Subsubsection Bourdon Tube Gauges
Pressure Gauge Construction.
A Bourdon tube pressure gauge is a mechanical device used for measuring pressure.
The key element is the Bourdon tube, a C-shaped tube typically made of metal such as brass, bronze, or stainless steel. A Bourdon tube gauge relies on the elasticity and mechanical properties of the Bourdon tube to sense pressure. When pressure is applied, the tube straightens or uncoils slightly. This deformation is transmitted through a linkage and gear to a pointer, which moves across the calibrated dial to indicate the pressure.
Bourdon tube gauges are simple, robust, and they require no external power. They are durable, capable of withstanding harsh environments and high pressures, and provide reasonably accurate readings for many industrial applications. However, there are some limitations. Bourdon tube gauges can be sensitive to extreme temperatures, which may affect their accuracy. Over time, the moving parts may wear out, necessitating maintenance or replacement. Additionally, they are not suitable for very low or very high-pressure measurements beyond their design specifications.
All bourdon tube gauges measure gage pressure, that the indicator points to zero when they are connected to atmospheric pressure. All other measurements are relative to this zero value.
Several types of Bourdon tube gauges are available for different applications. Scales marked using various units are also available.
Simplex Gauge: This is a basic bourdon tube gauge, designed to measure positive pressures only. The scale starts at atmospheric pressure on the left and rotates clockwise as the measured pressure increases. A peg on the face prevents the pointer from moving below 0. The gauge is a dual-scale model, with pressure indicated in both psig and kPa.
Vacuum gauge:Vacuum gages are designed to measure pressures below atmospheric only. The scale starts at zero on the right and rotates counterclockwise as the absolute pressure decreases and the vacuum increases. The maximum values on the gauge corresponds to the maximum possible vacuum that can be achieved relative to the atmospheric pressure, approximately 30 inches or 760 mm of mercury vacuum. Note that the gauge below has dual scales: inches of mercury vacuum and mm mercury absolute.

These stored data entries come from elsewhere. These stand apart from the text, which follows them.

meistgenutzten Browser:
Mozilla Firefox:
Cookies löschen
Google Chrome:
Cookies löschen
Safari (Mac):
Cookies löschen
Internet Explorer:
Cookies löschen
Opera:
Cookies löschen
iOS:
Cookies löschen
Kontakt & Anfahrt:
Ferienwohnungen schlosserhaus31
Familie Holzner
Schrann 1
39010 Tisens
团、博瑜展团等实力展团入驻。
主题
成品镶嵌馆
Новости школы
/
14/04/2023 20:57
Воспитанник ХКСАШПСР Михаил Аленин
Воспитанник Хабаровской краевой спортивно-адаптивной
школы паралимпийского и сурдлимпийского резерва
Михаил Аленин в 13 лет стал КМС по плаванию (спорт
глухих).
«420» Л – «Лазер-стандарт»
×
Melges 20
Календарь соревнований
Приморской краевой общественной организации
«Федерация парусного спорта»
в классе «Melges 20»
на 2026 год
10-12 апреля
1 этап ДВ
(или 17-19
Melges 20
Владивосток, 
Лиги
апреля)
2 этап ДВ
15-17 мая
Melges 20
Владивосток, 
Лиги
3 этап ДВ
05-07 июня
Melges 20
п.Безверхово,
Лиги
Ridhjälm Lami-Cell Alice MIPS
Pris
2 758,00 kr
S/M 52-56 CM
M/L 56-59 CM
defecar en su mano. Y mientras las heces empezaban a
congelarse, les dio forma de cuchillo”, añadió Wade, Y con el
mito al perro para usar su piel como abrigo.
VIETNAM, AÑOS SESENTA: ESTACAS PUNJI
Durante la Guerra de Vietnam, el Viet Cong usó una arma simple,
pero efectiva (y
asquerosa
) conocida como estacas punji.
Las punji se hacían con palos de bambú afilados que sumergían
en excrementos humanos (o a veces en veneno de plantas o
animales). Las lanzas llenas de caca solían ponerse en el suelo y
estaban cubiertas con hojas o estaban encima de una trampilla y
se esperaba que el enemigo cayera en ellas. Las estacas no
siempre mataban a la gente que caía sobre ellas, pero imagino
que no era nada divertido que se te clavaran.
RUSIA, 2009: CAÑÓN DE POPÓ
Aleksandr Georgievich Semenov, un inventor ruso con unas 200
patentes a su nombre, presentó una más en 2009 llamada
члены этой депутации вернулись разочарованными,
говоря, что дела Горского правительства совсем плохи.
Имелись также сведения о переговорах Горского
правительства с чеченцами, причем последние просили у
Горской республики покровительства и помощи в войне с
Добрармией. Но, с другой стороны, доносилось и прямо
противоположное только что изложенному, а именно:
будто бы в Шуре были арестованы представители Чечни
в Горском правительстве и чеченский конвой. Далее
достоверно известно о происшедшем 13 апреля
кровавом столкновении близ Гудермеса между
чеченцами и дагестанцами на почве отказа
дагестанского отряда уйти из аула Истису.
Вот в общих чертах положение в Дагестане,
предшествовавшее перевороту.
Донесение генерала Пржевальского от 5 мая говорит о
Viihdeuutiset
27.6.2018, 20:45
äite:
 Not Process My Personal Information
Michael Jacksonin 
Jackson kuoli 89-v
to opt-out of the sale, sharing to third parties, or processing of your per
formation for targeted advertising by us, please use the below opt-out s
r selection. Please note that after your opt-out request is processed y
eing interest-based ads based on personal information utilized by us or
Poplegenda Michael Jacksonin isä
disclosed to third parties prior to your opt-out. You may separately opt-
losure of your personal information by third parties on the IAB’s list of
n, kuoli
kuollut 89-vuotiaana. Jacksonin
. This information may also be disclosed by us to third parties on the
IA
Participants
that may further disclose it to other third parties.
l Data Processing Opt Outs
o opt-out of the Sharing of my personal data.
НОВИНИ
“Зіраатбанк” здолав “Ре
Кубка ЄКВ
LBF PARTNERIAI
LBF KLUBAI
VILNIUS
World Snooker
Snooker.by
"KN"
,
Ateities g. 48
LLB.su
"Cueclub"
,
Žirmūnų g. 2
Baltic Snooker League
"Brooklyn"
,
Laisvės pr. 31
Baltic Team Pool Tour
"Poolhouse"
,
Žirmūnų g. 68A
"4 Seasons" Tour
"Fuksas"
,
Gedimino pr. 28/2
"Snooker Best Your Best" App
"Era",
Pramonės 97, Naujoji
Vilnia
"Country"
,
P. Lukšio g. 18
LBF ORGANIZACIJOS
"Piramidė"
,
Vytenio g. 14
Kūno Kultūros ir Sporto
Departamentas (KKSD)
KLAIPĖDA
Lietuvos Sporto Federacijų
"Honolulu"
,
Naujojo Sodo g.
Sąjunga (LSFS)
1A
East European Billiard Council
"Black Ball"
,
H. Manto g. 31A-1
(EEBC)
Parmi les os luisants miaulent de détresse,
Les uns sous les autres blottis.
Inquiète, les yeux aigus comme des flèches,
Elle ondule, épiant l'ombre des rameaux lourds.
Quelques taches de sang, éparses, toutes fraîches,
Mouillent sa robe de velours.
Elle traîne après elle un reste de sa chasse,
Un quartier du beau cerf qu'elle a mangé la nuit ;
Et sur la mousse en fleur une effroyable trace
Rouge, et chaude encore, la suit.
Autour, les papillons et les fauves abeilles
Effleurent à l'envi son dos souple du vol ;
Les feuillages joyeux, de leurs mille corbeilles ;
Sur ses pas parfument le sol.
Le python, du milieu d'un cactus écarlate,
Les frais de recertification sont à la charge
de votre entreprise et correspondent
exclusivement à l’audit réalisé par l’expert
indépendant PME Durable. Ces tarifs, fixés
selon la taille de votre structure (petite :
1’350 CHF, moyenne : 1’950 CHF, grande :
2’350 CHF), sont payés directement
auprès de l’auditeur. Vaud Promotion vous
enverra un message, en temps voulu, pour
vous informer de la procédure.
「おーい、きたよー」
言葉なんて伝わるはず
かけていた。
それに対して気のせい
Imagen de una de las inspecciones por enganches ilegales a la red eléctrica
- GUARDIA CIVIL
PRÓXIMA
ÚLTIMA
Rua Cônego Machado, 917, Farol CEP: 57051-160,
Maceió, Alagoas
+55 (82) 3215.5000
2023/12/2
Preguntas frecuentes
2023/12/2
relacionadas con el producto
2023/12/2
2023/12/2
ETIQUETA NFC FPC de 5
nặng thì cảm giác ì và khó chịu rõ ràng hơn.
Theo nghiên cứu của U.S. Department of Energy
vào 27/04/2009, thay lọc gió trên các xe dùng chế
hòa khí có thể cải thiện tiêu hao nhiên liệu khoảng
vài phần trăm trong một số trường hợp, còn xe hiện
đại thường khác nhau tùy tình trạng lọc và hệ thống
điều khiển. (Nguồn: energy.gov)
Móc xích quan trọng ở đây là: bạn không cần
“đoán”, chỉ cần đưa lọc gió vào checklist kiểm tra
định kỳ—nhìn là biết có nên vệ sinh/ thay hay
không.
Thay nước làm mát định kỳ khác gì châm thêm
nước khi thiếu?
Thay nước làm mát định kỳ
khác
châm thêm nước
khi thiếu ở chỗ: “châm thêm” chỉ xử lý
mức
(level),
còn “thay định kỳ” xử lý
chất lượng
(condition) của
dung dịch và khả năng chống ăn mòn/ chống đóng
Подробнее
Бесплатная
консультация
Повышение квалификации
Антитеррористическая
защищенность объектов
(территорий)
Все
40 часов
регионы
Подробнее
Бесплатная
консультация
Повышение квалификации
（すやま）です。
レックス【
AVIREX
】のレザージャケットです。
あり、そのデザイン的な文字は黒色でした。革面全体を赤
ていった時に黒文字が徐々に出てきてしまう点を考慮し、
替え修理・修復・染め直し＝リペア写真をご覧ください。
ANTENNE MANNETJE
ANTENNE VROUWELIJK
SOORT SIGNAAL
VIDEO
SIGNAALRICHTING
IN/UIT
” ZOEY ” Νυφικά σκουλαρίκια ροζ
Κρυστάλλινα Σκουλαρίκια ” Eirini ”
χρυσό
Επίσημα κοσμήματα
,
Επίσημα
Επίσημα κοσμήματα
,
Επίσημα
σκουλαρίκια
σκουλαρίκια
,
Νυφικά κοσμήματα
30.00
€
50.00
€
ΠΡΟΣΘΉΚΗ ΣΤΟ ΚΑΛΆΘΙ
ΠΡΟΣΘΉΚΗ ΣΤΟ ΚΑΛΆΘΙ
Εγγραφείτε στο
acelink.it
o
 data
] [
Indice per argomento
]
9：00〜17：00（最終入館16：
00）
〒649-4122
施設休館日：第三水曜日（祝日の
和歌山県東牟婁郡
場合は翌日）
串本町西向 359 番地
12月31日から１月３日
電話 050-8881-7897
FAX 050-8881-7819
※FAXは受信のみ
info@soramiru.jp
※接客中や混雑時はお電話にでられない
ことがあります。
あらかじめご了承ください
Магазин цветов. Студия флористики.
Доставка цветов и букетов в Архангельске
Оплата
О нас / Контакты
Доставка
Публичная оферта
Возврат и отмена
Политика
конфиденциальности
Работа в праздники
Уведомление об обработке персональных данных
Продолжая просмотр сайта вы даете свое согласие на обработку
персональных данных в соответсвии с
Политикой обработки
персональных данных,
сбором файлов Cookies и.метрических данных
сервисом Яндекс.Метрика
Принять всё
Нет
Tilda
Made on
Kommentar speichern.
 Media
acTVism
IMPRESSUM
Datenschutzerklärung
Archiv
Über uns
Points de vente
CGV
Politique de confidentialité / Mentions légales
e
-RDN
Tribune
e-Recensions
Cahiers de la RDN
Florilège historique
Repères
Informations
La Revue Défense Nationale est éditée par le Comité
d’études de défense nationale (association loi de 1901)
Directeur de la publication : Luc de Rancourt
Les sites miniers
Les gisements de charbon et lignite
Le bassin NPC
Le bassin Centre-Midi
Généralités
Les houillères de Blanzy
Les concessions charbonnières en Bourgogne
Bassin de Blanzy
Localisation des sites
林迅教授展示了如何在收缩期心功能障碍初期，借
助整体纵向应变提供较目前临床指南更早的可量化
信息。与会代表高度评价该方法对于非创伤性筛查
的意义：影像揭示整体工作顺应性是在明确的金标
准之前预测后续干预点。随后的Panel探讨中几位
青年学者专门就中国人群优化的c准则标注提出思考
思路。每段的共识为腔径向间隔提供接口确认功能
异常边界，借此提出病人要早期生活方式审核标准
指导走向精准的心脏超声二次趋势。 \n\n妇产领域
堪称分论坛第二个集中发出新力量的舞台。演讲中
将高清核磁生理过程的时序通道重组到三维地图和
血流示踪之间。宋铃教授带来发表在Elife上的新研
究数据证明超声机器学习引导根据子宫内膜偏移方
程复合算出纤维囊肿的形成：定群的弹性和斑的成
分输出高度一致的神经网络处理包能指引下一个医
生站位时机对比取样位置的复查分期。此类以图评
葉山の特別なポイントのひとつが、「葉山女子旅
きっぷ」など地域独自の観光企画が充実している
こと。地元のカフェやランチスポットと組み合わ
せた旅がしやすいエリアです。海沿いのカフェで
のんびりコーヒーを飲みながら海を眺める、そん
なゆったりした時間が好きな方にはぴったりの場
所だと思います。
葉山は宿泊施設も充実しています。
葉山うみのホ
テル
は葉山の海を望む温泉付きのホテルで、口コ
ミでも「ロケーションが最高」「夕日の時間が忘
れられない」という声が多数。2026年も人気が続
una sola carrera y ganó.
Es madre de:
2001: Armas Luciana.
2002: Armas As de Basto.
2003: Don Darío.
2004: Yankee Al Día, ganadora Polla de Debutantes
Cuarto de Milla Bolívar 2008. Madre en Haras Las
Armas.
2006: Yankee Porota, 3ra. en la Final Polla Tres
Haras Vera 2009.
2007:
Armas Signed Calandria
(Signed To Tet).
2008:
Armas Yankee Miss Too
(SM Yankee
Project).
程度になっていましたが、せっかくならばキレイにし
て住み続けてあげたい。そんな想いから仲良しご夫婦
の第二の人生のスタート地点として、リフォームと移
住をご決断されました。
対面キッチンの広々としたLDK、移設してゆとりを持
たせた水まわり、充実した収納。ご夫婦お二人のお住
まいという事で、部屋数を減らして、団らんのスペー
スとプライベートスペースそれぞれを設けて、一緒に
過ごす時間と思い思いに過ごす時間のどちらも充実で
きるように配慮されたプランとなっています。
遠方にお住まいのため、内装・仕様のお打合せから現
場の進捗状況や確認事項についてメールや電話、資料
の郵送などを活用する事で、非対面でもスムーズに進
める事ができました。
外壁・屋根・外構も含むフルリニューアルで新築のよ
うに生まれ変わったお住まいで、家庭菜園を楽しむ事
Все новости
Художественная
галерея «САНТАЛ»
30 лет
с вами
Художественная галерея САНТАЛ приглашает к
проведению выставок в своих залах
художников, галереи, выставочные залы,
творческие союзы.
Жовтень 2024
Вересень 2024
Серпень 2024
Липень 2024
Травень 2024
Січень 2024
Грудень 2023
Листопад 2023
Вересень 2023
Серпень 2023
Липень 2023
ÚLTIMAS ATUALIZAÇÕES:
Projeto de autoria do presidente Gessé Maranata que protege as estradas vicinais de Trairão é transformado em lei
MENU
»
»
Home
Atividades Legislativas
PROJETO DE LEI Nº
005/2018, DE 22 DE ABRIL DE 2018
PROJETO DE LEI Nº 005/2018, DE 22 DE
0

Compound Gauge: These gauges can measure both positive and negative (vacuum) pressures, making them suitable for applications where both types of pressure need to be monitored. There is no distinct zero point on these gauges because it moves as the atmospheric pressure changes. The pressure and vacuum scales are usually marked with different units. On the gauge shown, positive pressures are in psi or bar, and vacuums are in inches mercury, and bars absolute.
Differential Gauge: This gauge is designed to measure the pressure difference between points. Internally, there are two bourdon tubes, and the linkage is arranged to move the pointer based on the difference between them. These gauges are recognizable because they have two pressure connections, but only one pointer. Differential gauges are often used to measure the pressure drop across filters or strainers. An increasing pressure drop is an indication that the strainer needs to be cleaned or the filter changed.
Duplex Gauge: This type features two separate bourdon tubes and pointers within a single gauge housing, allowing simultaneous measurement of two different pressures. Useful for displaying two different but related pressures simultaneously, for example the inlet and outlet pressures on a heat exchanger.
Gage calibration involves comparing a gauge’s readings against a known standard or reference to ensure accuracy and correct any discrepancies. Gages are initially calibrated at the factory, but they should also be recalibrated at regular intervals. Recalibration helps to detect and correct drift, wear, or damage in the gauge, thus ensuring reliable performance. The frequency of recalibration depends on factors such as the gauge’s usage, the criticality of the measurements, and manufacturer recommendations.
Two adjustments are usually made when performing a calibration.
Zero Adjustment: This is typically done first. The gauge is checked at no pressure, and adjustments are made to set the pointer at zero. This ensures that the gauge has no offset error.
Span Adjustment: After setting the zero point, the gauge is subjected to its maximum rated pressure to check the upper end of the scale. Adjustments are then made to ensure that the gauge reads accurately at this high-pressure point. This process might also include intermediate points to verify linearity across the span.